Updated: Dec 21, 2020
In August 2020, Theatre Unmasked and Art2Action hosted a live online Reading of 9 Parts of Desire by Heather Raffo, which reunited the cast of the 2015 USF co-production, part of THIS Bridge programming. As a result of revisiting the script and their process together, these young artists re-defined their project: to perform 9 Parts of Desire together again every five years. Actress Surayyah Mukhtar writes part 2 of our blog series on the experience and the impact of this play, then and now.

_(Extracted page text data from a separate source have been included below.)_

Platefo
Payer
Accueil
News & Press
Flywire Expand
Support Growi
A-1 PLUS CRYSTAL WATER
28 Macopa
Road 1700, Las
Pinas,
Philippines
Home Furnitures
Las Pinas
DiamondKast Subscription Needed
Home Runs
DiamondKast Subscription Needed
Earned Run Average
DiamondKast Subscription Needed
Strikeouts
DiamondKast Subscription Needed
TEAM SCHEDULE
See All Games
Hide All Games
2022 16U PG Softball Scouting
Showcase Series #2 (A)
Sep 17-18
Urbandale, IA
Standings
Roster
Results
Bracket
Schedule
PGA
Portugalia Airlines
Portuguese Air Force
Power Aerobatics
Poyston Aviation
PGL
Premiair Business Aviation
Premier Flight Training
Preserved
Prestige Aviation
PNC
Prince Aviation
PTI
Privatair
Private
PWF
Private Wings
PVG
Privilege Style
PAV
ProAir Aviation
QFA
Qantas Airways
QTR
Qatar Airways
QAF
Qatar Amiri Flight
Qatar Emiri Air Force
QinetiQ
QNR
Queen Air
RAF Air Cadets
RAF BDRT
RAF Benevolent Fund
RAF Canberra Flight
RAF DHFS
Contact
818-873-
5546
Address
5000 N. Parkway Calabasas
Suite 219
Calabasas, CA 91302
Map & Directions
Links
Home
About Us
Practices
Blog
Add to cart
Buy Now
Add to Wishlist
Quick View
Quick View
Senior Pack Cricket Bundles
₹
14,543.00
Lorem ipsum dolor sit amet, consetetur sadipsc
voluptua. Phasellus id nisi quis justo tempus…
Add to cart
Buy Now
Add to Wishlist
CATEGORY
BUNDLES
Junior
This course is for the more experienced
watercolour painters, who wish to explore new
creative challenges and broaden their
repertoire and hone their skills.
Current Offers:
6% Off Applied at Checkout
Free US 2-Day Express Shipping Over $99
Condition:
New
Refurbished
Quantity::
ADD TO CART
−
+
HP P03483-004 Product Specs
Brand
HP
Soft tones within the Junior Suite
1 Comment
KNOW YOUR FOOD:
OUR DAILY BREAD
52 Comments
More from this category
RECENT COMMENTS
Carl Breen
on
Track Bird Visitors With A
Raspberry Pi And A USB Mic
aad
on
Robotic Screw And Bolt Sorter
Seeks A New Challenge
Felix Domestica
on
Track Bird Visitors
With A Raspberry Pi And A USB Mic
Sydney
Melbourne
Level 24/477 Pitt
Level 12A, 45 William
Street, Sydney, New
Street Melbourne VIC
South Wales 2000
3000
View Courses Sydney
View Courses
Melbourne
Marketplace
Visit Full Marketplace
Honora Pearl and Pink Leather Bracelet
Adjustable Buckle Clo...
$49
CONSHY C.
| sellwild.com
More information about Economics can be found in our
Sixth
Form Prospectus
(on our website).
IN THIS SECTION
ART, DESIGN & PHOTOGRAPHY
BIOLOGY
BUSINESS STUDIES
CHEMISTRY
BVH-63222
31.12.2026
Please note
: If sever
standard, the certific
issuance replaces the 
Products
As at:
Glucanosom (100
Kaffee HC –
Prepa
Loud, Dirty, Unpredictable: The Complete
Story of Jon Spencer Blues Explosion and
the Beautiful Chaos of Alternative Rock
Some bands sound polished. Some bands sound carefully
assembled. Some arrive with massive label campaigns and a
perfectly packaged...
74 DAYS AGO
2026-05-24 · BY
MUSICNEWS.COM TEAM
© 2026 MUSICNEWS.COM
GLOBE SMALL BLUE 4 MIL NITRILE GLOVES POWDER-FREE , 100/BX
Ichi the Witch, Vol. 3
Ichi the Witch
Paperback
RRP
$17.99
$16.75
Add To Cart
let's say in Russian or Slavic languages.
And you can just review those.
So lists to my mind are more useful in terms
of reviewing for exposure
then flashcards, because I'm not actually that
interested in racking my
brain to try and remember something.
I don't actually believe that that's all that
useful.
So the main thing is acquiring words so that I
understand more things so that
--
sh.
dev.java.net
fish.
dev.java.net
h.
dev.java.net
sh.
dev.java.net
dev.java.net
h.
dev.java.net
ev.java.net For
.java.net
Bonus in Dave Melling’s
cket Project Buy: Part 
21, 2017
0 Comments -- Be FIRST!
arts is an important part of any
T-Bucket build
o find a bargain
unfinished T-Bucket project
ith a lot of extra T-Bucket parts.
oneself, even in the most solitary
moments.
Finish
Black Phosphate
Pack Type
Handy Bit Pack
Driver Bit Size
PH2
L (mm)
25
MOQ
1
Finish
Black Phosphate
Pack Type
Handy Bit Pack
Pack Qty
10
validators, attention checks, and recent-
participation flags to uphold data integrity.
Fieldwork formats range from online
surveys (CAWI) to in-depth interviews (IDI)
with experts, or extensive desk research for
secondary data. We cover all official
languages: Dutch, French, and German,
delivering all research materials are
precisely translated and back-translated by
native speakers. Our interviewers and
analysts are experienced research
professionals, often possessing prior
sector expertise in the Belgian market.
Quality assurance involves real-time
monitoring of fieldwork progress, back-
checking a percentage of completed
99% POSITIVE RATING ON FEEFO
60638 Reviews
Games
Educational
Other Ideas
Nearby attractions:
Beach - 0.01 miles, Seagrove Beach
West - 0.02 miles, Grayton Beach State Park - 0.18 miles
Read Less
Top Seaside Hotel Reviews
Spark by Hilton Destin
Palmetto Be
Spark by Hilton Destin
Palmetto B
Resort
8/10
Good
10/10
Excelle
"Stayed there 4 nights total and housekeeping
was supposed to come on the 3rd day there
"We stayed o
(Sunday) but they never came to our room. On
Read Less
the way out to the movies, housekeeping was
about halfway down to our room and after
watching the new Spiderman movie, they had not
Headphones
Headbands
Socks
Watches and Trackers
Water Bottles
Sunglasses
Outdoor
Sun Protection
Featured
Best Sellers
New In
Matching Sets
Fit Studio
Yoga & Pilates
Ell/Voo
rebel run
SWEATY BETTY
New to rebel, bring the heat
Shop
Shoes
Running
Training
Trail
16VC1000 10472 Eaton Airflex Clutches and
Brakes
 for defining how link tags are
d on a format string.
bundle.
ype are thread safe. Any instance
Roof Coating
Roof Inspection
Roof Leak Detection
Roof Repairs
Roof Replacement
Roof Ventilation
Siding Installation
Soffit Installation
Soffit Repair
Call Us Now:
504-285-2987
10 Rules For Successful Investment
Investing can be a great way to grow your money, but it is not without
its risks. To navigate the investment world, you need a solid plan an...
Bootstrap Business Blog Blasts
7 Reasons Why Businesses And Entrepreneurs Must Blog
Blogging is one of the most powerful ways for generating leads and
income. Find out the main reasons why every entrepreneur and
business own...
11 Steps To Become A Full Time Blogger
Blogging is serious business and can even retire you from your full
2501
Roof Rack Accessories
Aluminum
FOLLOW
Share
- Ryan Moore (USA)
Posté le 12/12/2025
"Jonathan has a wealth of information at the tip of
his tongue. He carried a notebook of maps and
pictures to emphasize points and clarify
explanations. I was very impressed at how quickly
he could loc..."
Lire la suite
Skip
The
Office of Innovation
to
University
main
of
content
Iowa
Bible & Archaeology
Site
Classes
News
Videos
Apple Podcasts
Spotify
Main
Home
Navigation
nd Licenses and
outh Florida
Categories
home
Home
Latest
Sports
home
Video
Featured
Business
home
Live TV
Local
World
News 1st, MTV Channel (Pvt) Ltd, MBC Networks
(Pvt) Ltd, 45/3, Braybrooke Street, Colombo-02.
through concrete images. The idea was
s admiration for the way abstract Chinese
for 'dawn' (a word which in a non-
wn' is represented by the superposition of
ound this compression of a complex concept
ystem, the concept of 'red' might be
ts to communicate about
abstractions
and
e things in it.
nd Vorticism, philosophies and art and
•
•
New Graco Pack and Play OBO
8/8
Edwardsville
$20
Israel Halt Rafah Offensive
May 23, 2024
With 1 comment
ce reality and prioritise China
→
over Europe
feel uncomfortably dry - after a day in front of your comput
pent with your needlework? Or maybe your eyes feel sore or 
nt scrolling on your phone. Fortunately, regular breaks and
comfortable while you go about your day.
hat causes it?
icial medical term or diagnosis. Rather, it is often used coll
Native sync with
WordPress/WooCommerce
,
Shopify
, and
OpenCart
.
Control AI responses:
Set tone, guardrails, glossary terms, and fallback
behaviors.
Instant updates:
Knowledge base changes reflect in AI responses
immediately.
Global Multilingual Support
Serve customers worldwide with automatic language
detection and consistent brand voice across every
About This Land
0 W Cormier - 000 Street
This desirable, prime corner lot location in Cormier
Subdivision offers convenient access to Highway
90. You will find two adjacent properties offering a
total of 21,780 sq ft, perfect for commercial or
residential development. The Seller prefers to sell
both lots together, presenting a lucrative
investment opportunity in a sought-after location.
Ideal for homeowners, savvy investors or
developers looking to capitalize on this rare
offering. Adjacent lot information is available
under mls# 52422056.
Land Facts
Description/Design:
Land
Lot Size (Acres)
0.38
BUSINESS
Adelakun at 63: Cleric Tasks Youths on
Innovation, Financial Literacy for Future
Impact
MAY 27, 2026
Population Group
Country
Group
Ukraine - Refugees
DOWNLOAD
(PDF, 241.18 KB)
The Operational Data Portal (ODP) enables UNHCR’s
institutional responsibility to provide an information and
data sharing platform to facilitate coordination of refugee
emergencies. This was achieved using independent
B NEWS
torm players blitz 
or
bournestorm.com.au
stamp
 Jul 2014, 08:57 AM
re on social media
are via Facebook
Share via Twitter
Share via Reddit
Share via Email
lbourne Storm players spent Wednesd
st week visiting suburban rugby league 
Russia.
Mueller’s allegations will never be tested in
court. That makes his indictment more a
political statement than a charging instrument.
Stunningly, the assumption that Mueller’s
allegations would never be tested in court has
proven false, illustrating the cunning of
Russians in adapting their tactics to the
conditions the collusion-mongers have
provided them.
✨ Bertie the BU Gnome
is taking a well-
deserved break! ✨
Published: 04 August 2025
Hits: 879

Discovering Theatre & Its Impact
by Surayyah Mukhtar
I moved to the United States from Nigeria with my husband after graduating with a bachelor’s degree in information technology from International University of East Africa, Uganda. We planned that I would pursue my master’s degree while he’s obtaining his PhD. One day in the Fall of 2015, while I was at University of South Florida studying for my GRE test, I met Topaz Hooper at the student fair, distributing fliers. I was looking to volunteer in a fun activity, and seeing a black girl with a poster that had Middle Eastern women was something that ignited my curiosity. She told me it was for a theatre audition, for a play called 9 Parts of Desire, involving women during the U.S.-Iraq war. I found out that she was accepting volunteers and I registered. All of a sudden, there was so much happening within a short period of time.
Walking into the USF School of Theatre and Dance, it was my very first time being in a place like that. It was like nothing I had seen before. It was an amazing experience. I felt like I was in a movie—the stage, the people, all felt unreal. Where I came from, my theater experience was not very advanced. I convinced myself that this was something I wanted to learn. I said to myself, “I will learn everything and pass it unto my people when I go back home.” As they say in my native language, “tafiya mabudin ilimi” meaning “traveling is a way to increase knowledge.” For me, coming to America was not just to study and go back, but to meet the people, understand different cultures, and make good memories. And all of that happened during my rehearsals for 9 Parts of Desire; I made friends, met different cultures, people with different perspectives and understandings of life.
As we started rehearsals for 9 Parts of Desire, it got more interesting. I was amazed at the stage building process, the costumes, and the characters in the play. As I listened to the words and lines I was saying and hearing from other actors, I realized that these were experiences that are shared with other cultures, and that I am familiar with myself. When we discussed the play and its content, I understood that we are more alike than I thought. I saw injustice, resistance, suppression, prejudice, love, exploitations, grievance, hope, and endurance, in the women’s stories.
The thing that strikes me the most about this play was the unbelievable degree of understanding it brought to so many of us who have never been exposed to the trauma and the conflict described in the play. We connected with our characters so well, and we could imagine and feel the pain and suffering they went through. My character, Mullaya, is an elderly lady that is paid to grieve with the family of the deceased. She is portrayed as a wise character who is familiar with suffering, loss, history, and ancient culture. While I was reading my script, I couldn’t help but connect with all the other characters in the play, their suffering and survival.
I come from the Northern part of Nigeria, and that is where many lives have been lost to the militant group Boko Haram. I believe 99% of the real victim’s stories will be unheard, because we don’t really tell our stories as much as we should. So being in the cast gave me insight, and an opportunity to reflect and understand how powerful telling a story can be. The women in that play might just be any woman you pass on the street, in a grocery store, or in the hallway of your work building. You may see a person going on through their normal daily routine, but you have no idea what their story could be, and how much pain they are concealing behind the smile on their faces. So I began collecting pieces of stories, together with my sister living in Nigeria, hoping someday we can turn it into something powerful, as the writer of this play did.
Coming back to the room together this year, with all the previous cast, brought back good memories and reminded me of all the feelings that I had the first time I did the play. Although it was behind the screen, it proved to me how willing and dedicated the whole ensemble is to making a difference in a world, no matter how small it may be. I felt like I was doing something that is not only impacting my life, but may impact someone else’s life as well. I invited my whole family in Nigeria, and a couple of my friends, to be a part of the experience and to share it with others. They were equally amazed by the performance, and they found the story as insightful and applicable to a larger audience. They felt the same way I felt the first time I read the play.
Surayyah Mukhtar is a Nigerian-born business woman who received a bachelor’s degree from International University of East Africa, Uganda. She has obtained various certifications and has volunteered in a number of fields while staying in the U.S. Surayyah was a cast member in the 2015 USF mainstage production of 9 Parts of Desire, by Heather Raffo, directed by Andrea Assaf and co-presented by Art2Action, Inc. She returned to the role of Mullaya in August 2020 for a live online reading, co-presented by Art2Action and Theatre Unmasked. She currently lives with her husband in Washington, DC.